If no starting date is passed in download_training_data this downloader will take the earliest date available. That is why the starting date in the filename is the 1st Unix timestamp (January 1st 1970).

eodd.download_inference_data()
eodd.download_training_data()
⚠ WARNING: Date pull failed on ticker: 'NOT_A_TICKER'. ⚠ Exception: 404 Client Error: Not Found for url: 
https://eodhistoricaldata.com/api/eod/NOT_A_TICKER?period=d&to=2023-03-14&fmt=json&api_token=621661e8653533.2141337
4&from=2022-03-14
⚠ WARNING: Date pull failed on ticker: 'NOT_A_TICKER'. ⚠ Exception: 404 Client Error: Not Found for url: 
https://eodhistoricaldata.com/api/eod/NOT_A_TICKER?period=d&to=2023-03-14&fmt=json&api_token=621661e8653533.2141337
4&from=1970-01-01
today = dt.now().strftime("%Y%m%d")
df = pd.read_parquet(f"eod_test/eod_19700101_{today}.parquet")
df.head(2)
open high low close adjusted_close volume ticker
date
2021-04-09 381.0 381.0 381.0 381.0 250.0 0 COIN.US
2021-04-12 381.0 381.0 381.0 381.0 250.0 0 COIN.US

Live data with a custom starting date can be retrieved as a NumerFrame directly with get_live_data. The starting date can be either in datetime, pd.Timestamp or string format.

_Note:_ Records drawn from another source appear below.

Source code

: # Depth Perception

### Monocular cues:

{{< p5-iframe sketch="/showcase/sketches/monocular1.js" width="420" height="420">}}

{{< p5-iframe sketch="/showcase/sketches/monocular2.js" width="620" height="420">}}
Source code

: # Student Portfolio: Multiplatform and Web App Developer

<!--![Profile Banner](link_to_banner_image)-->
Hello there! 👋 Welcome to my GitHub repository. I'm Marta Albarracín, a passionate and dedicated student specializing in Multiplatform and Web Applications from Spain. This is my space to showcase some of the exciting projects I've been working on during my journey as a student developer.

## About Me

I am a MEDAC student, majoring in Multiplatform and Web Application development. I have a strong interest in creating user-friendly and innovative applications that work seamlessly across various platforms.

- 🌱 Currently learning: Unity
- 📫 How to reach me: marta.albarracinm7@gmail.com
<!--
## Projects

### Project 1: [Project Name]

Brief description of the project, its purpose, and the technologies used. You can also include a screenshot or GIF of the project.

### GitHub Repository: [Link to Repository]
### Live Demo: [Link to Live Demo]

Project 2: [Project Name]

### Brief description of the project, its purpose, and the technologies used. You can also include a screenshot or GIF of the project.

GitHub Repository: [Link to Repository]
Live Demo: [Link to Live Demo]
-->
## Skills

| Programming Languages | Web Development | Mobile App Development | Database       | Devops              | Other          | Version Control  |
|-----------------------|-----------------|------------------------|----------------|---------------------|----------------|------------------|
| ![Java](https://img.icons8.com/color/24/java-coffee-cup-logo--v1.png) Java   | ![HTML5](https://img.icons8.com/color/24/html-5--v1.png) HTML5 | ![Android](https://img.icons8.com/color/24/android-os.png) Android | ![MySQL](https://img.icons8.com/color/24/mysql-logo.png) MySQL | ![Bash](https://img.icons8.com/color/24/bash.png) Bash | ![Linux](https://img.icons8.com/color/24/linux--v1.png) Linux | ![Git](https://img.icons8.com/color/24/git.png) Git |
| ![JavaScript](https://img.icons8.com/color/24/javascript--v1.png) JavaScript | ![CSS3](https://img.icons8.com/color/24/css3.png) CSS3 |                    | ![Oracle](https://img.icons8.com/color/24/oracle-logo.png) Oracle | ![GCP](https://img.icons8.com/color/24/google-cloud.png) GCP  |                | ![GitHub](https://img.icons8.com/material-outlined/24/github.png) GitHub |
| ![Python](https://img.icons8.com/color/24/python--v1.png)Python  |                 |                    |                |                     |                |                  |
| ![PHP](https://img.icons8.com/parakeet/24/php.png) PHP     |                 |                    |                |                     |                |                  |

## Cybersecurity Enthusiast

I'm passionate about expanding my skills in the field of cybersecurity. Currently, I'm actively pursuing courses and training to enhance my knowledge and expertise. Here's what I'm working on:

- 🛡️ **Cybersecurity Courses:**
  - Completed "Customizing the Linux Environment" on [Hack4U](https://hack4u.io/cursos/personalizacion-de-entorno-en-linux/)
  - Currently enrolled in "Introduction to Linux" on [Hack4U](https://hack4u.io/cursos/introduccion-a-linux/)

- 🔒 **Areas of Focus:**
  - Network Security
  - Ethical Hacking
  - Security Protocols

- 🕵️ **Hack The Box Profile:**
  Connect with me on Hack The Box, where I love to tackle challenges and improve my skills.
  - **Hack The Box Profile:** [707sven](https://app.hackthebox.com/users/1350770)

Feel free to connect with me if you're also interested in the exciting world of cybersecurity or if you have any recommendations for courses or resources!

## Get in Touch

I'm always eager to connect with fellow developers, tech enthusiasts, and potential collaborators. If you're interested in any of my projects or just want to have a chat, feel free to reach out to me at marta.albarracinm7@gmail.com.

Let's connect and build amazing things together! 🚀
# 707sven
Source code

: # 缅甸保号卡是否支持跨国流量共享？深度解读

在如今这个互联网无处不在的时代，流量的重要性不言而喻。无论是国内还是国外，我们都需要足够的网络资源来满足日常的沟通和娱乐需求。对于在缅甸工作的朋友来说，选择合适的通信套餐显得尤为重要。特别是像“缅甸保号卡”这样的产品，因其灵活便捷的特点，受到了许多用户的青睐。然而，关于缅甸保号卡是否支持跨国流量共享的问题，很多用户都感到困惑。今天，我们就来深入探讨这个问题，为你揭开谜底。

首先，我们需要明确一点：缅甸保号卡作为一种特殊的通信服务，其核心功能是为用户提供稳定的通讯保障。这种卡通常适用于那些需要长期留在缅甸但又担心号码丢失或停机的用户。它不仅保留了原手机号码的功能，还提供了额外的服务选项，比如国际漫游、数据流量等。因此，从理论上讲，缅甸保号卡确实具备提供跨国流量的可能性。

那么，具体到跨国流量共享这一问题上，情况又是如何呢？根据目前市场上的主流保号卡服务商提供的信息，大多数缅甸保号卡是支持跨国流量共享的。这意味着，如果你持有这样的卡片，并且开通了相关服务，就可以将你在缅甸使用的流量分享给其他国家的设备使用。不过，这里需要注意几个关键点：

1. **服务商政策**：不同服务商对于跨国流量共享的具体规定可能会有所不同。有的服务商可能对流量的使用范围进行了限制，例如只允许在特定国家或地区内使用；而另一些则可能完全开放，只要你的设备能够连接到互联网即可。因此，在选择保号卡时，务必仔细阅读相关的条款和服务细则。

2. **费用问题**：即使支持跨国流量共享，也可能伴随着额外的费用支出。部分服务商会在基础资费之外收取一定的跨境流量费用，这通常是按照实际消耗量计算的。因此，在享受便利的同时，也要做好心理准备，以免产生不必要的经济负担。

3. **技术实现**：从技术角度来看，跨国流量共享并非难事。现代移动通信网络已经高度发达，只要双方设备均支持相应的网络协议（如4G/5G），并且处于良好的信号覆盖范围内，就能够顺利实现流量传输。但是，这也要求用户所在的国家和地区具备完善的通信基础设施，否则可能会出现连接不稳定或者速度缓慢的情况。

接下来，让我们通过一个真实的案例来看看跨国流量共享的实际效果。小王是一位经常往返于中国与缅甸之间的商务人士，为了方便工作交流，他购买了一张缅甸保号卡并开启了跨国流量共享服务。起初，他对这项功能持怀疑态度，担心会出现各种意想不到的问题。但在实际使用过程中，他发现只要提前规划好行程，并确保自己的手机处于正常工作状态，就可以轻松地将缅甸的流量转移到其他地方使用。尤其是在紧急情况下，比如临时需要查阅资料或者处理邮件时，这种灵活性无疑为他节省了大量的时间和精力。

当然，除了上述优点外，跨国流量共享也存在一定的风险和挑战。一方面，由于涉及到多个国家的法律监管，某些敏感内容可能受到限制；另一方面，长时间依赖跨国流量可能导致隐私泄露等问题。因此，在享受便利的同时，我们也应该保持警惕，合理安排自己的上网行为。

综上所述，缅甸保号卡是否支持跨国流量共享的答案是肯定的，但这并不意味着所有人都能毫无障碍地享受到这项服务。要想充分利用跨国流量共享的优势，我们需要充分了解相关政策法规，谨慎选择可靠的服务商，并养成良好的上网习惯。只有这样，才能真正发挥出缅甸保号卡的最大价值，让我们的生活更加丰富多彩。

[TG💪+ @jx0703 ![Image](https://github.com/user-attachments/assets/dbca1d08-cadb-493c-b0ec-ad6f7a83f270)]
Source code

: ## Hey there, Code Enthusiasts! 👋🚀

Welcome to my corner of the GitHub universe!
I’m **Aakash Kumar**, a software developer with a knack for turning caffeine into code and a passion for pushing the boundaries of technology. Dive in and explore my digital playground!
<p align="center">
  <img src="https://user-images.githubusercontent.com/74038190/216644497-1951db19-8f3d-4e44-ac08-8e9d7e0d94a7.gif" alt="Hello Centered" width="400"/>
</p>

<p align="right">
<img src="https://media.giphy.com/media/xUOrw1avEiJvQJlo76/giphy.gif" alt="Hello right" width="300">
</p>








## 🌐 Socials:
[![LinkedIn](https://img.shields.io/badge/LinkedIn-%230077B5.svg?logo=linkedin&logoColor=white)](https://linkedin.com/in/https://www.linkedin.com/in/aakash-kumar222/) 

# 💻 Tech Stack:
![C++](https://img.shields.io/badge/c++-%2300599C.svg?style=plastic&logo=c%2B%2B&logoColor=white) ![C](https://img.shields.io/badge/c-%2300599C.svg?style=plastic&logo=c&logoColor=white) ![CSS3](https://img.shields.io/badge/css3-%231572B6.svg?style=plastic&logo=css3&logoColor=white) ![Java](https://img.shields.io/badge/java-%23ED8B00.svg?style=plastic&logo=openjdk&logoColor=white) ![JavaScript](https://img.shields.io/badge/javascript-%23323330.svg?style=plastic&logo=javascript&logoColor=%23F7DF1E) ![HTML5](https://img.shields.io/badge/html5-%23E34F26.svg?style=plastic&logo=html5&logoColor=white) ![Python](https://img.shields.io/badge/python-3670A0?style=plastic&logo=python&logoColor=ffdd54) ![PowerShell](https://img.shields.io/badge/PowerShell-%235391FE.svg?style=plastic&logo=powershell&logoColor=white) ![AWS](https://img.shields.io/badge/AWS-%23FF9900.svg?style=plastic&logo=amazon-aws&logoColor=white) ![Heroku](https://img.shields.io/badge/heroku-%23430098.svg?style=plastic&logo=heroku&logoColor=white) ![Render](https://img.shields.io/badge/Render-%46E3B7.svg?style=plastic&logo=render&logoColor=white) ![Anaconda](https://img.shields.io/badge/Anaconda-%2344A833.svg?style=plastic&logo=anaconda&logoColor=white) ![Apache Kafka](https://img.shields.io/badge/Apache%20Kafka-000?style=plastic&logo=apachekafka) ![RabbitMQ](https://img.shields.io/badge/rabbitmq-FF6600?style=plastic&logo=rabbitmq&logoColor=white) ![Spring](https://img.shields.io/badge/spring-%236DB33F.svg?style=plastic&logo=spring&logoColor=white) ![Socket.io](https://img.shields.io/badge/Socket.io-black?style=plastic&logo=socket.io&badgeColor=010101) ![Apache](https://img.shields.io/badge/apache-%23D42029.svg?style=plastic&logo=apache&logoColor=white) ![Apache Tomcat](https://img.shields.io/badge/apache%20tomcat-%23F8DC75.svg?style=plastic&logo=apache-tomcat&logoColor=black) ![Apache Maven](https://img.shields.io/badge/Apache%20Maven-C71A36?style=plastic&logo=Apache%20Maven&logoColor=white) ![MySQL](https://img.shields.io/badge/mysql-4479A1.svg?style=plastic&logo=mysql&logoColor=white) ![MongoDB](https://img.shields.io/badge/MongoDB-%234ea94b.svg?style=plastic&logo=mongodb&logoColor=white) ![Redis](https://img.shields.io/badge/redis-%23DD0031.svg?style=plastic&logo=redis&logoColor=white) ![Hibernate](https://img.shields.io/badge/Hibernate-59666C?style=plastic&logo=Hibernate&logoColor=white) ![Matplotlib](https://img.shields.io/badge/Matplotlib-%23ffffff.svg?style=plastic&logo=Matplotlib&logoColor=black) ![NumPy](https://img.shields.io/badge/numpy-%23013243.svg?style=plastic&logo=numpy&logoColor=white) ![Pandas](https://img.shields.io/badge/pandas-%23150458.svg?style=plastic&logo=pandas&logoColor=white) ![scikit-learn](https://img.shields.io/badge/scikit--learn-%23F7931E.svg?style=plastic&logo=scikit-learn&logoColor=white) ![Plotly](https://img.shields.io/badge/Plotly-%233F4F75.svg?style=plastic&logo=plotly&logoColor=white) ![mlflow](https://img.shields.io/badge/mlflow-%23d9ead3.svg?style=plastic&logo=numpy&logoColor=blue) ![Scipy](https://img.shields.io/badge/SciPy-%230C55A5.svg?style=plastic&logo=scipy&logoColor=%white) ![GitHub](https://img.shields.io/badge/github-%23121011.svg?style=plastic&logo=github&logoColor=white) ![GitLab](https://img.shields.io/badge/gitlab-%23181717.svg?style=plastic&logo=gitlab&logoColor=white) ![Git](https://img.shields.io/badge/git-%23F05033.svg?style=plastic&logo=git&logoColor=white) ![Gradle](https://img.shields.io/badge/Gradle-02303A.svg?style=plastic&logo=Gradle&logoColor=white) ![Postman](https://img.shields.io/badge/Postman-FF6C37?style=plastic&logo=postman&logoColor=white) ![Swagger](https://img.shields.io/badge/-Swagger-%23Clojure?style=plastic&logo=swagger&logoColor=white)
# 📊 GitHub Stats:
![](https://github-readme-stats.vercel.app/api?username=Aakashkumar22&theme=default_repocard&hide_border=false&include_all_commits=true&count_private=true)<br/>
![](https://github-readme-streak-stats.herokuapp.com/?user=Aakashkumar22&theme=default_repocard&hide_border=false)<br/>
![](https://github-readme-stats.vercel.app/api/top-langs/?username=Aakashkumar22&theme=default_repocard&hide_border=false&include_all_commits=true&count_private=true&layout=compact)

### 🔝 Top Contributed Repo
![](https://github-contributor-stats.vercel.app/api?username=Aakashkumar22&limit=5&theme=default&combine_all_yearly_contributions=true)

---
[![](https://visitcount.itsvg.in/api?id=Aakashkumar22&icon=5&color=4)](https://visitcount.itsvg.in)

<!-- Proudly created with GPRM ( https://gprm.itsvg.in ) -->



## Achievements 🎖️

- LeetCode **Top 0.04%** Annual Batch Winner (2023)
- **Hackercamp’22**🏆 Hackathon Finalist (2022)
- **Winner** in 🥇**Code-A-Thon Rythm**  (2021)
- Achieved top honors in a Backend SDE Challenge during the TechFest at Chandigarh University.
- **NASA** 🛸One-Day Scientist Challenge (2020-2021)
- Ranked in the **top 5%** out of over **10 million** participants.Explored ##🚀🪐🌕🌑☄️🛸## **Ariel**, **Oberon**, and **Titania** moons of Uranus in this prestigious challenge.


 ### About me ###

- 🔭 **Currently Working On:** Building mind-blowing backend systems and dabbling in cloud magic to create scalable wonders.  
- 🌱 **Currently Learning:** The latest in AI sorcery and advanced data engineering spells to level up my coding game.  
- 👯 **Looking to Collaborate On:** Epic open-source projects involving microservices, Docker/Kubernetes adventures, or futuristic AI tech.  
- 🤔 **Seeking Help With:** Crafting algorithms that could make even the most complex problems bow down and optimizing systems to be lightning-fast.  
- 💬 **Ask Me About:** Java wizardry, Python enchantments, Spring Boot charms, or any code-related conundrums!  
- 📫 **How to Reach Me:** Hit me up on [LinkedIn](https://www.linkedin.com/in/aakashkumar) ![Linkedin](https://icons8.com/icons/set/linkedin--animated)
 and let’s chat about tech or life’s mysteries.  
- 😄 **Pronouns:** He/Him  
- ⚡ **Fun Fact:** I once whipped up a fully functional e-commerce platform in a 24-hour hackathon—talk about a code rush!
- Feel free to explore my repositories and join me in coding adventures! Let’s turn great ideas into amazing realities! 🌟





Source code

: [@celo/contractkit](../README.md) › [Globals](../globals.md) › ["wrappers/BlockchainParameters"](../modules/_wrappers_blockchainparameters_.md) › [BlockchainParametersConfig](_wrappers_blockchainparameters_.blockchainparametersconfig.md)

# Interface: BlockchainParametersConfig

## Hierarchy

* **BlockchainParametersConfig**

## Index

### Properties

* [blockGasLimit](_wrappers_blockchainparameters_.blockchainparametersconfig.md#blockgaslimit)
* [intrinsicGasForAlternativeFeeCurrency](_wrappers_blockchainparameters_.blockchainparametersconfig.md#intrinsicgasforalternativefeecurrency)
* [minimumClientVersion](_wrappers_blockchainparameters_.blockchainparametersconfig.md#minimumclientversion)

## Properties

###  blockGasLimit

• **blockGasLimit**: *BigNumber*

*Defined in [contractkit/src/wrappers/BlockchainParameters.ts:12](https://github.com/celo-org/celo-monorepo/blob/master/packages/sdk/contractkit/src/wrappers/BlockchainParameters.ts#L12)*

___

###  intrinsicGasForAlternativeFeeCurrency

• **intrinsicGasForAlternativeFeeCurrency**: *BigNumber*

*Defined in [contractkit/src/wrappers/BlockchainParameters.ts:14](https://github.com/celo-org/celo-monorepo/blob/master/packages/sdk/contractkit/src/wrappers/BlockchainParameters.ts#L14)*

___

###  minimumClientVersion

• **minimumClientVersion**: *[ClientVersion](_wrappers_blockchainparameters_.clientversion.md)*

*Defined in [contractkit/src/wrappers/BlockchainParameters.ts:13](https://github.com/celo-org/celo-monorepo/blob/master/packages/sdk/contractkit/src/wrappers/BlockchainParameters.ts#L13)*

live_dataf = eodd.get_live_data(start=pd.Timestamp(year=2021, month=1, day=1))
live_dataf.head(2)
⚠ WARNING: Date pull failed on ticker: 'NOT_A_TICKER'. ⚠ Exception: 404 Client Error: Not Found for url: 
https://eodhistoricaldata.com/api/eod/NOT_A_TICKER?period=d&to=2023-03-14&fmt=json&api_token=621661e8653533.2141337
4&from=2021-01-01+00%3A00%3A00
open high low close adjusted_close volume ticker
date
2021-04-09 381.0 381.0 381.0 381.0 250.0 0 COIN.US
2021-04-12 381.0 381.0 381.0 381.0 250.0 0 COIN.US
live_dataf[live_dataf['ticker'] == "AAPL.US"]['close'].plot(figsize=(15, 6), title="AAPL from January 2021");

eodd.remove_base_directory()
⚠ Deleting directory for 'EODDownloader' ⚠
Path: '/home/clepelaars/numerblox/nbs/eod_test'

5. Custom Downloader

We invite the Numerai Community to implement new downloaders for this project using interesting APIs.

These are especially important for creating innovative Numerai Signals models.

A new Downloader can be created by inheriting from BaseDownloader. You should implement methods for .download_inference_data and .download_training_data so every downloader has a common interface. Below you will find a template for a new downloader.


source

AwesomeCustomDownloader

 AwesomeCustomDownloader (directory_path:str)

TEMPLATE - Download awesome financial data from who knows where.

:param directory_path: Base folder to download files to.